▸ **Task details**
Please reproduce the full set of data below exactly.
___ Records supplied
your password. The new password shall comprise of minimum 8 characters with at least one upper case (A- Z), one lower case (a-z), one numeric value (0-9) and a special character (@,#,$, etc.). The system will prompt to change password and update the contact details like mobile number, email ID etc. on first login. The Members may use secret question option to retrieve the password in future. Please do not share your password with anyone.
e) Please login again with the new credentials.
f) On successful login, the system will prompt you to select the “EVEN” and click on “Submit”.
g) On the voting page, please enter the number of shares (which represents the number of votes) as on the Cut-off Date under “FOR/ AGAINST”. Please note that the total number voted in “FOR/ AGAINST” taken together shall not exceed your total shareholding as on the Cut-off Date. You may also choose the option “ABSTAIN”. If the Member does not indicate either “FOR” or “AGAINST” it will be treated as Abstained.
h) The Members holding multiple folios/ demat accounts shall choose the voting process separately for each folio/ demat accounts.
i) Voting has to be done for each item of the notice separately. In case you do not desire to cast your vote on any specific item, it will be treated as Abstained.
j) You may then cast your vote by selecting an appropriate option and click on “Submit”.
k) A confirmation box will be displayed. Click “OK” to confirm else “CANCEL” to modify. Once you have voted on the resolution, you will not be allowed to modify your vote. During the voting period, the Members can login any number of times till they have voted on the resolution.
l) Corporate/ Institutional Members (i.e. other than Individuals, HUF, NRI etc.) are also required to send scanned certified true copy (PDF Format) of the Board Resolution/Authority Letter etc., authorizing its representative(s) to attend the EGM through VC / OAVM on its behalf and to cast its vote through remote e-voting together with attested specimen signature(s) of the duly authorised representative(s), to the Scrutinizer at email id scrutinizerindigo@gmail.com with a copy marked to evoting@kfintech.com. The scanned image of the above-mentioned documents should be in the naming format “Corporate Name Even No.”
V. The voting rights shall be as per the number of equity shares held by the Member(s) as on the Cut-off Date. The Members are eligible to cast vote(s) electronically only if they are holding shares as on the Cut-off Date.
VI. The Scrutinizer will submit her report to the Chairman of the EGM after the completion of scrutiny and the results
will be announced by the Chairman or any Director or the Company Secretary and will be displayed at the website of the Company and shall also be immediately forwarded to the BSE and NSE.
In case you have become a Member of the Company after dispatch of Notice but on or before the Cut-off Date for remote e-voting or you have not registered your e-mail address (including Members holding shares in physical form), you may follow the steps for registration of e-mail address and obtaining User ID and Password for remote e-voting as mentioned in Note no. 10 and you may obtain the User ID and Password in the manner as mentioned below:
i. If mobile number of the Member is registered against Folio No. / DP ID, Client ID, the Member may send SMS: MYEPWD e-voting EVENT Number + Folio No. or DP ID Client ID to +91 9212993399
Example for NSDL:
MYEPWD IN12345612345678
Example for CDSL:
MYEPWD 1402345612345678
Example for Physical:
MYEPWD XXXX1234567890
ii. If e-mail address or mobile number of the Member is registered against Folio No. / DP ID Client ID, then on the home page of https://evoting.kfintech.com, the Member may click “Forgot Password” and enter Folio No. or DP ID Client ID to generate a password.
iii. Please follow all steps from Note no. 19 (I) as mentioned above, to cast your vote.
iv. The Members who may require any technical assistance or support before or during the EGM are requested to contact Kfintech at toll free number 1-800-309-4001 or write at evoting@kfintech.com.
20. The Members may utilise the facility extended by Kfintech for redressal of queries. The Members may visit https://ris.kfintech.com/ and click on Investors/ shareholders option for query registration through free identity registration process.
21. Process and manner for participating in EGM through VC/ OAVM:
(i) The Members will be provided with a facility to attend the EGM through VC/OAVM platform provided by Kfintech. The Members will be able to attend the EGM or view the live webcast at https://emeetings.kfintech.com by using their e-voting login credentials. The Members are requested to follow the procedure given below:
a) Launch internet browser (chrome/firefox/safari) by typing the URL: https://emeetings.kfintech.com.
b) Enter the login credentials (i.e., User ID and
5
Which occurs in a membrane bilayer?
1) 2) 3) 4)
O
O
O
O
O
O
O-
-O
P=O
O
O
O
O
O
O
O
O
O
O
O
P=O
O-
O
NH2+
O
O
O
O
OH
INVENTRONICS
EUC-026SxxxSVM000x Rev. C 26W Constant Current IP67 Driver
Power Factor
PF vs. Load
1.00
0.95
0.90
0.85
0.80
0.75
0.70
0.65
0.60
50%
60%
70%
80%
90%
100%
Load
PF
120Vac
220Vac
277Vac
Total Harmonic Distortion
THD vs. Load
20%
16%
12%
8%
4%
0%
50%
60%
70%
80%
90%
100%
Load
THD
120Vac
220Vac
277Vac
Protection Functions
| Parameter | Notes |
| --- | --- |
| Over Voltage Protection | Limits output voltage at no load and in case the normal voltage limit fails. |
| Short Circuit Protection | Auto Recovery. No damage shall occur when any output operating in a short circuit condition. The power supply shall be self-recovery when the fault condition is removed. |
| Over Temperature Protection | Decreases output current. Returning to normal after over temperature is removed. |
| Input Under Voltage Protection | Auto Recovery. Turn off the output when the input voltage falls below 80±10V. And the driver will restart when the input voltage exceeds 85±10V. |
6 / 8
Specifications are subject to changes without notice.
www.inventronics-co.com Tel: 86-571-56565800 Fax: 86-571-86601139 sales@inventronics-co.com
______
▸ **Expected output**
your password. The new password shall comprise of minimum 8 characters with at least one upper case (A- Z), one lower case (a-z), one numeric value (0-9) and a special character (@,#,$, etc.). The system will prompt to change password and update the contact details like mobile number, email ID etc. on first login. The Members may use secret question option to retrieve the password in future. Please do not share your password with anyone.
e) Please login again with the new credentials.
f) On successful login, the system will prompt you to select the “EVEN” and click on “Submit”.
g) On the voting page, please enter the number of shares (which represents the number of votes) as on the Cut-off Date under “FOR/ AGAINST”. Please note that the total number voted in “FOR/ AGAINST” taken together shall not exceed your total shareholding as on the Cut-off Date. You may also choose the option “ABSTAIN”. If the Member does not indicate either “FOR” or “AGAINST” it will be treated as Abstained.
h) The Members holding multiple folios/ demat accounts shall choose the voting process separately for each folio/ demat accounts.
i) Voting has to be done for each item of the notice separately. In case you do not desire to cast your vote on any specific item, it will be treated as Abstained.
j) You may then cast your vote by selecting an appropriate option and click on “Submit”.
k) A confirmation box will be displayed. Click “OK” to confirm else “CANCEL” to modify. Once you have voted on the resolution, you will not be allowed to modify your vote. During the voting period, the Members can login any number of times till they have voted on the resolution.
l) Corporate/ Institutional Members (i.e. other than Individuals, HUF, NRI etc.) are also required to send scanned certified true copy (PDF Format) of the Board Resolution/Authority Letter etc., authorizing its representative(s) to attend the EGM through VC / OAVM on its behalf and to cast its vote through remote e-voting together with attested specimen signature(s) of the duly authorised representative(s), to the Scrutinizer at email id scrutinizerindigo@gmail.com with a copy marked to evoting@kfintech.com. The scanned image of the above-mentioned documents should be in the naming format “Corporate Name Even No.”
V. The voting rights shall be as per the number of equity shares held by the Member(s) as on the Cut-off Date. The Members are eligible to cast vote(s) electronically only if they are holding shares as on the Cut-off Date.
VI. The Scrutinizer will submit her report to the Chairman of the EGM after the completion of scrutiny and the results
will be announced by the Chairman or any Director or the Company Secretary and will be displayed at the website of the Company and shall also be immediately forwarded to the BSE and NSE.
In case you have become a Member of the Company after dispatch of Notice but on or before the Cut-off Date for remote e-voting or you have not registered your e-mail address (including Members holding shares in physical form), you may follow the steps for registration of e-mail address and obtaining User ID and Password for remote e-voting as mentioned in Note no. 10 and you may obtain the User ID and Password in the manner as mentioned below:
i. If mobile number of the Member is registered against Folio No. / DP ID, Client ID, the Member may send SMS: MYEPWD e-voting EVENT Number + Folio No. or DP ID Client ID to +91 9212993399
Example for NSDL:
MYEPWD IN12345612345678
Example for CDSL:
MYEPWD 1402345612345678
Example for Physical:
MYEPWD XXXX1234567890
ii. If e-mail address or mobile number of the Member is registered against Folio No. / DP ID Client ID, then on the home page of https://evoting.kfintech.com, the Member may click “Forgot Password” and enter Folio No. or DP ID Client ID to generate a password.
iii. Please follow all steps from Note no. 19 (I) as mentioned above, to cast your vote.
iv. The Members who may require any technical assistance or support before or during the EGM are requested to contact Kfintech at toll free number 1-800-309-4001 or write at evoting@kfintech.com.
20. The Members may utilise the facility extended by Kfintech for redressal of queries. The Members may visit https://ris.kfintech.com/ and click on Investors/ shareholders option for query registration through free identity registration process.
21. Process and manner for participating in EGM through VC/ OAVM:
(i) The Members will be provided with a facility to attend the EGM through VC/OAVM platform provided by Kfintech. The Members will be able to attend the EGM or view the live webcast at https://emeetings.kfintech.com by using their e-voting login credentials. The Members are requested to follow the procedure given below:
a) Launch internet browser (chrome/firefox/safari) by typing the URL: https://emeetings.kfintech.com.
b) Enter the login credentials (i.e., User ID and
5
Which occurs in a membrane bilayer?
1) 2) 3) 4)
O
O
O
O
O
O
O-
-O
P=O
O
O
O
O
O
O
O
O
O
O
O
P=O
O-
O
NH2+
O
O
O
O
OH
INVENTRONICS
EUC-026SxxxSVM000x Rev. C 26W Constant Current IP67 Driver
Power Factor
PF vs. Load
1.00
0.95
0.90
0.85
0.80
0.75
0.70
0.65
0.60
50%
60%
70%
80%
90%
100%
Load
PF
120Vac
220Vac
277Vac
Total Harmonic Distortion
THD vs. Load
20%
16%
12%
8%
4%
0%
50%
60%
70%
80%
90%
100%
Load
THD
120Vac
220Vac
277Vac
Protection Functions
| Parameter | Notes |
| --- | --- |
| Over Voltage Protection | Limits output voltage at no load and in case the normal voltage limit fails. |
| Short Circuit Protection | Auto Recovery. No damage shall occur when any output operating in a short circuit condition. The power supply shall be self-recovery when the fault condition is removed. |
| Over Temperature Protection | Decreases output current. Returning to normal after over temperature is removed. |
| Input Under Voltage Protection | Auto Recovery. Turn off the output when the input voltage falls below 80±10V. And the driver will restart when the input voltage exceeds 85±10V. |
6 / 8
Specifications are subject to changes without notice.
www.inventronics-co.com Tel: 86-571-56565800 Fax: 86-571-86601139 sales@inventronics-co.com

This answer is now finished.